If 5 dice are thrown, what's the probability of getting a 1 or a 5 You can have more than one 1 or 5.
The dice an be all 1s, all fives, or have one 1... or just one 5, and everything in between.
This confuses me because, in the basic sense, adding probabilities (such as 2/6) five times brings a number that exceeds 1, which obviously doesn't make sense. Obviously, the five dice being thrown have a very real chance of turning up nothing but 2s, 3s, 4s, and 6s. 
What is the appropriate process?
 A: Let $ A_i $ be the event " dice $i$ is not 1 nor 5"

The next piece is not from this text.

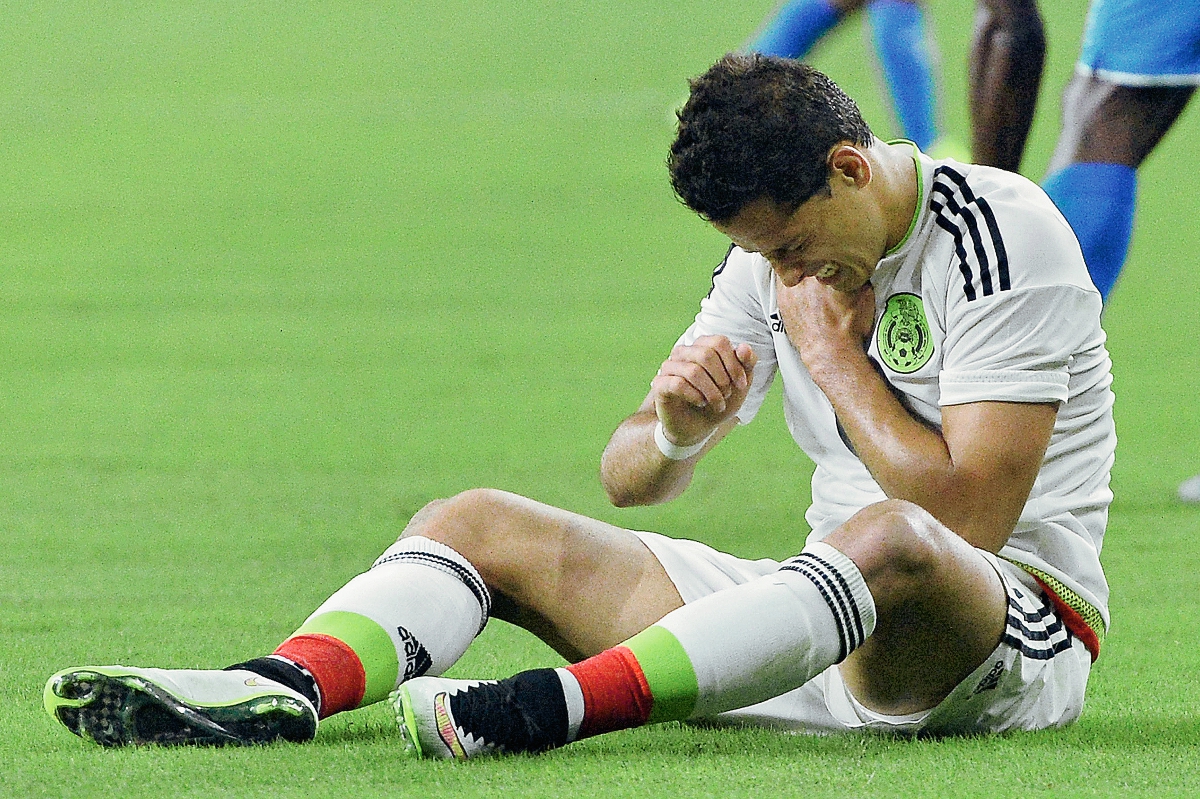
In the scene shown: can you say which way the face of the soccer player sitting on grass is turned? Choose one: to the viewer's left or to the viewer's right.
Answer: to the viewer's left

$$ \forall i \in \{1, \cdots ,5\}, \ P(A_i)=\frac 2 3$$
The events are independent therefore 
$P(A_1\wedge A_2\wedge A_3 \wedge A_4 \wedge A_5)=\left(\frac 2 3\right) ^5$
In reality 
$P(A_1\wedge A_2\wedge A_3 \wedge A_4 \wedge A_5)=P(A_1\mid A_2\wedge A_3 \wedge A_4 \wedge A_5)P(A_2\mid A_3 \wedge A_4 \wedge A_5)P(A_3\mid A_4\wedge A_5)P(A_4\mid A_5)P(A_5)$
Let $B$ the event "obtaining a 1 or 5"
$$P(B)=1-P(A_1\wedge A_2\wedge A_3 \wedge A_4 \wedge A_5)=1-\left(\frac 2 3\right) ^5$$
A: This situation would have a Binomial Distribution with n=5 and p=$\frac{2}{6}$.

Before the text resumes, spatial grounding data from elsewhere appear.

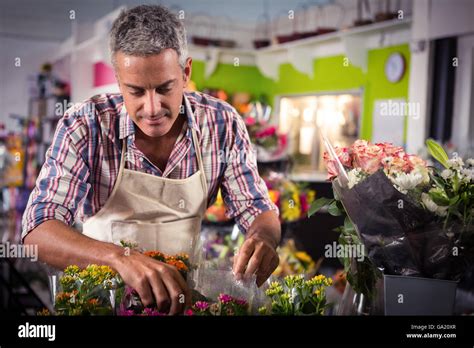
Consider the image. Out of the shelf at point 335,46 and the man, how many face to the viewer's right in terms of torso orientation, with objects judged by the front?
0

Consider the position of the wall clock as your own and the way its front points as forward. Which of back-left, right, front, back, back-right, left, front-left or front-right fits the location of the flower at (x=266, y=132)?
right

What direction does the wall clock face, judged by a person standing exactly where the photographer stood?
facing the viewer and to the left of the viewer

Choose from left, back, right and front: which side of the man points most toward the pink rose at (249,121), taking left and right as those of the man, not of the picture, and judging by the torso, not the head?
back

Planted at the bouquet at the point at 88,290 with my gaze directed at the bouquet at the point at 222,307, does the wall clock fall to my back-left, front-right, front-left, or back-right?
front-left

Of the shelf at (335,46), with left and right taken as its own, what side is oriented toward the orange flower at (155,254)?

Each individual die has a $\frac{2}{6}$ chance of "success". When rolling 5 at a time, you can't add these probabilities together, as a set of 'or's, because if you add up the $\frac{4}{6}$ of "fails", there is another probability that's > 1. In short, that method only works for single events.

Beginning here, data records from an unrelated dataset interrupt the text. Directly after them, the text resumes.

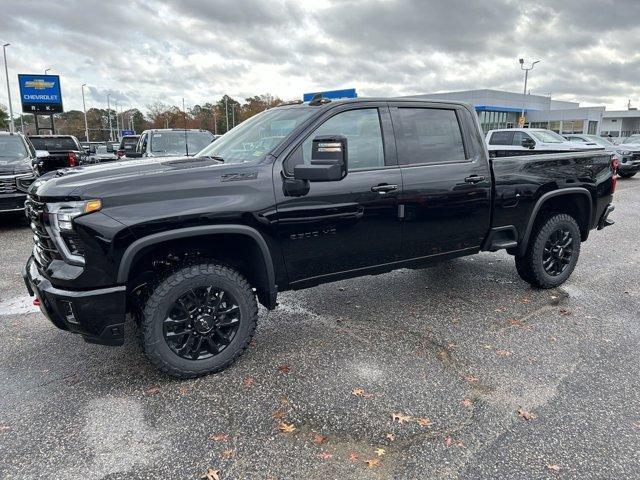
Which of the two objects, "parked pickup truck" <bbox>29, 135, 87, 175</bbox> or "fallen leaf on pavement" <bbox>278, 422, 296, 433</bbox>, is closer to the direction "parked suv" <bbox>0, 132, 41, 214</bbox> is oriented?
the fallen leaf on pavement

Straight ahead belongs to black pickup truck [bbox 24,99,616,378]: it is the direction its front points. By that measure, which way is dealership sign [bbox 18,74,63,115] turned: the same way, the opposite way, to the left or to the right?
to the left

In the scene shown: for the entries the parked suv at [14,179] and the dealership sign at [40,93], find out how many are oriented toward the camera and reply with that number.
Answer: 2

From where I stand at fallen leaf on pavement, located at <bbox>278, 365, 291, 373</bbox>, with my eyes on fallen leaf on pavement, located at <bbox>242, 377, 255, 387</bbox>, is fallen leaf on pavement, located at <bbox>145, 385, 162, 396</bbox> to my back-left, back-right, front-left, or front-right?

The Binomial Distribution takes into account all possible probabilities that can happen across multiple dice-rolls.
$P(k) = \binom{n}{k}p^{k}(1-p)^{n-k}$
Where n=the number of trials (5), and p is the probability of success in any given trial $(\frac{2}{6}=\frac{1}{3})$, and $\binom{n}{k}$ is the binomial coefficient $\binom{n}{k}=\frac{n!}{k!(n-k)!}$. We'll set $k=0$ since if we can find the probability of $zero$ dice being "successes" then we can deduce the probability of $any$ dice being a success as $1-P(0)$
In this instance, 
$P(Any)=1-\binom{5}{0}\frac{1}{3}^{0}(1-\frac{1}{3})^{5-0}$
$\quad = 1-(\frac{32}{243})$
$P(Any) = \frac{211}{243}$
This should take into consideration each and every possible combination of dice, and those that result in a "success" defined by having any of the 5 dice displaying a 1 or a 5 (which for each dice has a chance of $\frac{1}{3}$)